[Record set Boundary: Start]

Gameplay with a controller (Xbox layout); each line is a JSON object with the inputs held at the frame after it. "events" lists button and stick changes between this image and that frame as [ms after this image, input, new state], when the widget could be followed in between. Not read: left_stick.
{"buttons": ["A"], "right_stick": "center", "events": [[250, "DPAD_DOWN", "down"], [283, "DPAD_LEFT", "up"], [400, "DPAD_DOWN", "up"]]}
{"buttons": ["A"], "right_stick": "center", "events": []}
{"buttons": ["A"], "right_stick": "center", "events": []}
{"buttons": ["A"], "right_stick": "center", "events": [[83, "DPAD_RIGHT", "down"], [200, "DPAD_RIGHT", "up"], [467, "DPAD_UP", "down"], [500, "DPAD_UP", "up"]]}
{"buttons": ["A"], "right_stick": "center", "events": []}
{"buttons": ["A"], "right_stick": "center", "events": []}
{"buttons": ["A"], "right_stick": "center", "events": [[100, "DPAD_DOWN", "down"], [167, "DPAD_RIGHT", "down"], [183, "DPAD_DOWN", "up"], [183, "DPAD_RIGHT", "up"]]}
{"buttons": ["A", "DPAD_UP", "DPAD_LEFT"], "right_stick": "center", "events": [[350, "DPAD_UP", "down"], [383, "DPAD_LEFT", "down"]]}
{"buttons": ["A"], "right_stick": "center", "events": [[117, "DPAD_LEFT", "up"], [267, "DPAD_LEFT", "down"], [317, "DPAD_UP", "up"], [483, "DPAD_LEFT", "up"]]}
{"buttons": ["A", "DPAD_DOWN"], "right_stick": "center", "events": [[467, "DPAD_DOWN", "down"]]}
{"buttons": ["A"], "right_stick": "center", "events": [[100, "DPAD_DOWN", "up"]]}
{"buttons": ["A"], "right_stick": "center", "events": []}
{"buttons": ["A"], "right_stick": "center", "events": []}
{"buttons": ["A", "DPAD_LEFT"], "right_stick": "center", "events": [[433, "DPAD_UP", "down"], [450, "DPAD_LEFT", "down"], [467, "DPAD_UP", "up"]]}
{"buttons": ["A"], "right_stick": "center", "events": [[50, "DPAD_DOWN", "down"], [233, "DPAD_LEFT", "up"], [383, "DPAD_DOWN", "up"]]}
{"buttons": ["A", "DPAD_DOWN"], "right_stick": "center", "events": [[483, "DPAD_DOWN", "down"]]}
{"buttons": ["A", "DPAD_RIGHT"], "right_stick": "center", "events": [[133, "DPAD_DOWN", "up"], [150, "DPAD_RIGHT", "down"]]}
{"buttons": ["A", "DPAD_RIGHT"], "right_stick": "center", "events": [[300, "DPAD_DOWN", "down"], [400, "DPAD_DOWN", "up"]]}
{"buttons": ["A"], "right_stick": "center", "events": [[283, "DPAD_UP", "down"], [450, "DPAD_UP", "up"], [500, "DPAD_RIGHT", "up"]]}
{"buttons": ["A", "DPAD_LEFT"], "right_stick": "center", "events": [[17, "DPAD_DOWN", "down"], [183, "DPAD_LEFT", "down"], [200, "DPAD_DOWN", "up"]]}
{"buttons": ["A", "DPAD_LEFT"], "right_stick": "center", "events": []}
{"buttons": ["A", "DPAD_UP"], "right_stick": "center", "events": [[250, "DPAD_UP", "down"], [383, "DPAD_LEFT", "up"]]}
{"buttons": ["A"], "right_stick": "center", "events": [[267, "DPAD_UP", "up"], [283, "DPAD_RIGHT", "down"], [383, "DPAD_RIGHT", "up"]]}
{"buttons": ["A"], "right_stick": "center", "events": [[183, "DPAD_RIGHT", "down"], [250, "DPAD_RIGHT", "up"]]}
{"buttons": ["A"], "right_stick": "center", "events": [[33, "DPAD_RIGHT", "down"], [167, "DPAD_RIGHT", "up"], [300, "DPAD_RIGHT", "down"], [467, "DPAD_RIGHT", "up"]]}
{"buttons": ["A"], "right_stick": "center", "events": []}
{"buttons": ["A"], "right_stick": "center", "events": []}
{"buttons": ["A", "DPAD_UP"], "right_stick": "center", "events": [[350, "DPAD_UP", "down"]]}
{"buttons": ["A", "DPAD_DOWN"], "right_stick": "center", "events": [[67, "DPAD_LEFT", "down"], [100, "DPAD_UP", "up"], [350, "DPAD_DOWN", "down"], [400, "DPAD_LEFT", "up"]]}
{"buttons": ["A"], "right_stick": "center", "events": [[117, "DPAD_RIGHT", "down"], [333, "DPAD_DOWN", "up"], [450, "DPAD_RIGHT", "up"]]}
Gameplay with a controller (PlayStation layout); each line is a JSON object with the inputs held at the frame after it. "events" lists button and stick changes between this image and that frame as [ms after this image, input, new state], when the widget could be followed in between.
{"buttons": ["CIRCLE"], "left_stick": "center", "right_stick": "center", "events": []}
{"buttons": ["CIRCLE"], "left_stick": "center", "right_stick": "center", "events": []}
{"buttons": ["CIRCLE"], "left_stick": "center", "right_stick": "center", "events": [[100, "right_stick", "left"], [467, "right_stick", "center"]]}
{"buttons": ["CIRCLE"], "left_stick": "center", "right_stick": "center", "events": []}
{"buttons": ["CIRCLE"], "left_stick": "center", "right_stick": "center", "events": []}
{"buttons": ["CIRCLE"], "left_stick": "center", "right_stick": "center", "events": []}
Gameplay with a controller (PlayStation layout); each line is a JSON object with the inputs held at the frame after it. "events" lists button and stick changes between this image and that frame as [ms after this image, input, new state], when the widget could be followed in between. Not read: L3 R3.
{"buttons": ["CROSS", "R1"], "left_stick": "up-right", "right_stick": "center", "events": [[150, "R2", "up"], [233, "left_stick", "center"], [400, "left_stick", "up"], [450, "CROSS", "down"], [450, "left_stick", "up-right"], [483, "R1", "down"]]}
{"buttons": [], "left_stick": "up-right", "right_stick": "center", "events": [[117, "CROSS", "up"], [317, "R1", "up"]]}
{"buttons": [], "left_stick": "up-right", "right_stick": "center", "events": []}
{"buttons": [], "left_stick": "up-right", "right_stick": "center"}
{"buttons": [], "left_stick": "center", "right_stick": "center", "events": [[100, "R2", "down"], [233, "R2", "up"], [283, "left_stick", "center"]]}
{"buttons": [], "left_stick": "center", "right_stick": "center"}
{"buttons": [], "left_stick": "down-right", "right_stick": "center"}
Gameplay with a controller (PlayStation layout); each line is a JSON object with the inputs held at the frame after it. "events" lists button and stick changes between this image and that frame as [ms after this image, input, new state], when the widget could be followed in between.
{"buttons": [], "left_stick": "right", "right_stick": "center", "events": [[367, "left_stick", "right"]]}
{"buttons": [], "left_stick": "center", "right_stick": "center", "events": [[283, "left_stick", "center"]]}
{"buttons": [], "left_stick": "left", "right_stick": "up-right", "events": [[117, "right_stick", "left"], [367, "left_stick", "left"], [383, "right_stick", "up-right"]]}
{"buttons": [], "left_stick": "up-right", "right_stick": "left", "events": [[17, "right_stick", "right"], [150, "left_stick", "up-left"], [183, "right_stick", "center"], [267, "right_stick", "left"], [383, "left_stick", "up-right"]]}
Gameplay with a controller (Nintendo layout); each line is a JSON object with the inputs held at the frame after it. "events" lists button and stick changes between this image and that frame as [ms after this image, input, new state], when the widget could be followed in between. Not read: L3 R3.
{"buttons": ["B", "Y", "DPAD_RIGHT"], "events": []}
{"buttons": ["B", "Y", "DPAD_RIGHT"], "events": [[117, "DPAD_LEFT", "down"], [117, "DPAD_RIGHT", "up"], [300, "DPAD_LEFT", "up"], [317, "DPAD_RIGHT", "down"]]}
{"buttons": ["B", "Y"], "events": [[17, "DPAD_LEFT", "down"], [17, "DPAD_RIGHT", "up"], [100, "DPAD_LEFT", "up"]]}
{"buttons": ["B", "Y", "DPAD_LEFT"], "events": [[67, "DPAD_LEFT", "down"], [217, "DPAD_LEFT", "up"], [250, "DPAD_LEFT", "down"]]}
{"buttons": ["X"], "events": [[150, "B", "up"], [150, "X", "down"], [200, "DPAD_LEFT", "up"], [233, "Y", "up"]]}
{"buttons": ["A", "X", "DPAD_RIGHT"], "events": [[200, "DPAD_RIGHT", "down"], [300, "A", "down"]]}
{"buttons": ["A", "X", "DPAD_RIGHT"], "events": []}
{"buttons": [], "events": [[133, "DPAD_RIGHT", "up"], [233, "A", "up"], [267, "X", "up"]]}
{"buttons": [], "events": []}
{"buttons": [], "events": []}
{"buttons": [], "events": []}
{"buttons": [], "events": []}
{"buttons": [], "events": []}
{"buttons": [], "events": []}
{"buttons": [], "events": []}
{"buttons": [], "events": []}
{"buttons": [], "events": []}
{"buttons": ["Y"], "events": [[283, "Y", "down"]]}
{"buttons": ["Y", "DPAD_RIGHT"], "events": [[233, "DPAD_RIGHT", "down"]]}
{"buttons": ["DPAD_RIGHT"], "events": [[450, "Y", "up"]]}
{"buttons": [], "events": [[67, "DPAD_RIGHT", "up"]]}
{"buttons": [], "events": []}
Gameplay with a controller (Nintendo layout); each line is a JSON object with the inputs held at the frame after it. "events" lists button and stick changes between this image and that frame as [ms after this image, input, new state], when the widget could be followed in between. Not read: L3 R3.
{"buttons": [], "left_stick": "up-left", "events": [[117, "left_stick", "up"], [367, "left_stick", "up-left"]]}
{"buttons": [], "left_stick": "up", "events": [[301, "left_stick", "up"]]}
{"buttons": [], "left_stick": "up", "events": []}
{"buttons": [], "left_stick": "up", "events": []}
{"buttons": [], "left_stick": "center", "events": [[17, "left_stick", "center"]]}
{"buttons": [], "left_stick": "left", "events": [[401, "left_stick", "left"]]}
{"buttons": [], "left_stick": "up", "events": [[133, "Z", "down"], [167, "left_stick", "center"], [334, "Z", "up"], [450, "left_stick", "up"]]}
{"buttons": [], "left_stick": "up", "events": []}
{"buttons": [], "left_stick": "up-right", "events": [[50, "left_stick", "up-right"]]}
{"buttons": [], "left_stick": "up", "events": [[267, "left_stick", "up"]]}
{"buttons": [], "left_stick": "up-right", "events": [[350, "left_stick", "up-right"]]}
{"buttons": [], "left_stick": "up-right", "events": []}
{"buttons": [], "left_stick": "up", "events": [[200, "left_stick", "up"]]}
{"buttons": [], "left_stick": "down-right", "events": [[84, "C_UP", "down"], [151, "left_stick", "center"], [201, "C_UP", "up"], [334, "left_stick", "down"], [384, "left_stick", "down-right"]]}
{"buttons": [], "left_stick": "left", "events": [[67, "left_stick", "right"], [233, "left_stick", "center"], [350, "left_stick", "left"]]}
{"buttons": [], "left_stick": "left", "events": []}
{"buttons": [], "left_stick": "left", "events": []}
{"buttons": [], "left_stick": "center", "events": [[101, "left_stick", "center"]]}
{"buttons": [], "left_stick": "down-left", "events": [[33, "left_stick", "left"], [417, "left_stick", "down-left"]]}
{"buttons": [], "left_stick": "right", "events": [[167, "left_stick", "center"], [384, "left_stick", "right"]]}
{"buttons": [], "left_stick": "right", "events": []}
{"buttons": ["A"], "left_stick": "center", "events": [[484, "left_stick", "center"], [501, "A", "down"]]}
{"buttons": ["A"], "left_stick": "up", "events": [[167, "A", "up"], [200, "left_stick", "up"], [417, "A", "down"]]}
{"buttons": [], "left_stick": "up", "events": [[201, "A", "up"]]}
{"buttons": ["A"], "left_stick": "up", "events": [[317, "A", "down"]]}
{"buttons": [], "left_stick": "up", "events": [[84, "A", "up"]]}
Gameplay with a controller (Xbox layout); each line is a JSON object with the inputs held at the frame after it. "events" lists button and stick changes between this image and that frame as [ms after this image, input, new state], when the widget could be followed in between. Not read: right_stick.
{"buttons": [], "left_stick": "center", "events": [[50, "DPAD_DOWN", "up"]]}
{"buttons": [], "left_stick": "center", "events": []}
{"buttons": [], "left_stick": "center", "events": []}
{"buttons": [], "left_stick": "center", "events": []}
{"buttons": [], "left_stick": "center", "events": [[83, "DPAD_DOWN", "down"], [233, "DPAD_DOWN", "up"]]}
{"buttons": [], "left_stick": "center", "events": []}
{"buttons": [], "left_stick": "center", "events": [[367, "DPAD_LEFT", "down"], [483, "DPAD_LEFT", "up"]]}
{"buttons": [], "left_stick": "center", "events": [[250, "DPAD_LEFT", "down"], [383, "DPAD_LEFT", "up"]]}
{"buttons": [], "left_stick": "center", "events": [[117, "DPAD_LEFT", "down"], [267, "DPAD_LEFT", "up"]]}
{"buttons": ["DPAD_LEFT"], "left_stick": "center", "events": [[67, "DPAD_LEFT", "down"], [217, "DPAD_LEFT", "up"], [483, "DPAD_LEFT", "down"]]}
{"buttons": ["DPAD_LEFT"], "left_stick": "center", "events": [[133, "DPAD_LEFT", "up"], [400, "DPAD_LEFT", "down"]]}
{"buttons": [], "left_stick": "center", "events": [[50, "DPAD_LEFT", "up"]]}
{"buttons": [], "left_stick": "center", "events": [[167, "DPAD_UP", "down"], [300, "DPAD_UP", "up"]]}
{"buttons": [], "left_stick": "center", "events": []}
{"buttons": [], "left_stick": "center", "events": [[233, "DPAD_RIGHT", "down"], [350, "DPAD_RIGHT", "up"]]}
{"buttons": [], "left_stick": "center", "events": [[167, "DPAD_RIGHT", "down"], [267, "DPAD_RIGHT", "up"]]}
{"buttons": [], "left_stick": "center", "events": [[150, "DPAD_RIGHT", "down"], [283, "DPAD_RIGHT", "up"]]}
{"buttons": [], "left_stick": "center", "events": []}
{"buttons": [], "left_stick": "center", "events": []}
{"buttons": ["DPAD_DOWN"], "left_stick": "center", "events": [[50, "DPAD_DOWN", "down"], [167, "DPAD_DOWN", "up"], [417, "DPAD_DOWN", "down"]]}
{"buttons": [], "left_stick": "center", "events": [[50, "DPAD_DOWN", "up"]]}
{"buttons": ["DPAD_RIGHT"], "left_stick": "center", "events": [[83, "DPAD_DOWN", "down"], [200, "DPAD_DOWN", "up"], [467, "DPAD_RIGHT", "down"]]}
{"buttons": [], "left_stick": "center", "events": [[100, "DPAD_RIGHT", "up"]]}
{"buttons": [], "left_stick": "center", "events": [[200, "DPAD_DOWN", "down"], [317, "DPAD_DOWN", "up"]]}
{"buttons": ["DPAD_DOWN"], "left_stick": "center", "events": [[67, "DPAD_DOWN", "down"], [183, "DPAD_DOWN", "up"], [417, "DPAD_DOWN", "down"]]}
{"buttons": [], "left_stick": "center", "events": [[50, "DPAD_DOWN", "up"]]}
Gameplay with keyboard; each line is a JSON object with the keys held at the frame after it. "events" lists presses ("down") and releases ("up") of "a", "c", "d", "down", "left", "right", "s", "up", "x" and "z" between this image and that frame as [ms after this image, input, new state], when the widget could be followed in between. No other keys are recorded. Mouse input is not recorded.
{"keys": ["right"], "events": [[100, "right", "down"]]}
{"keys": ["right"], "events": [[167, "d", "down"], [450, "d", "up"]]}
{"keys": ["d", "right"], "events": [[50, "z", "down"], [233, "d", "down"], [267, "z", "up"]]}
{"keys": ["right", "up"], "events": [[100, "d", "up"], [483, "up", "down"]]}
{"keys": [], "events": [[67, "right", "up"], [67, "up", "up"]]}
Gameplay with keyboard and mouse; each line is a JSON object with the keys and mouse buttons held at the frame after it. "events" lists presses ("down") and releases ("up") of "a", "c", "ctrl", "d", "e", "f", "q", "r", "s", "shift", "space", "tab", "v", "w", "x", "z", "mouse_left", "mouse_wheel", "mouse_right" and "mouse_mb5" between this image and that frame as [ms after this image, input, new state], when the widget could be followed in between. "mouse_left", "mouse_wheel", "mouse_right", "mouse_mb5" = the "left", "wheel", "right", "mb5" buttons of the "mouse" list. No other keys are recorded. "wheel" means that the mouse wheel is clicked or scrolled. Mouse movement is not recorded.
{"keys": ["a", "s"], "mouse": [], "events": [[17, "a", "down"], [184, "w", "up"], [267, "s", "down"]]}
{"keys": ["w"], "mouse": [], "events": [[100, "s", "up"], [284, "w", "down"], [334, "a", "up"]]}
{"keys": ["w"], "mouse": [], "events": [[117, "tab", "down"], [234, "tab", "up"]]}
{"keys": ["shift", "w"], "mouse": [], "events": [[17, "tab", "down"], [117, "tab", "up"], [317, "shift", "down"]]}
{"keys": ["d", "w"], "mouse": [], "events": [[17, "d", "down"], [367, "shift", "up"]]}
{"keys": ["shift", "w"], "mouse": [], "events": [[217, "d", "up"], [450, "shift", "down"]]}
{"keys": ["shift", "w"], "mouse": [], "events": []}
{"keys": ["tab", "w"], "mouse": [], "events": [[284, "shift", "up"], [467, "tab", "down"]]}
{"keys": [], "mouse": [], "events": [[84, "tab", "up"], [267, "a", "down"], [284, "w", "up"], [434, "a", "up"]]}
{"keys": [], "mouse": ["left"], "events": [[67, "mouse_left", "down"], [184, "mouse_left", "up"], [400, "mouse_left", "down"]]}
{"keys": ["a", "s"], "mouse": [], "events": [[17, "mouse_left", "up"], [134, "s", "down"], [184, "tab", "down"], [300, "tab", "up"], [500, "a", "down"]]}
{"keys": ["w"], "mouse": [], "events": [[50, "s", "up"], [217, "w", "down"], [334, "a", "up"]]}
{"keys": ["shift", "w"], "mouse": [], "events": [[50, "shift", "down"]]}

[Record set Boundary: End]

**Task to complete**: Show all lines in the entries above where the word "Xbox" appears.

**Reply to the task**:
Gameplay with a controller (Xbox layout); each line is a JSON object with the inputs held at the frame after it. "events" lists button and stick changes between this image and that frame as [ms after this image, input, new state], when the widget could be followed in between. Not read: left_stick.
Gameplay with a controller (Xbox layout); each line is a JSON object with the inputs held at the frame after it. "events" lists button and stick changes between this image and that frame as [ms after this image, input, new state], when the widget could be followed in between. Not read: right_stick.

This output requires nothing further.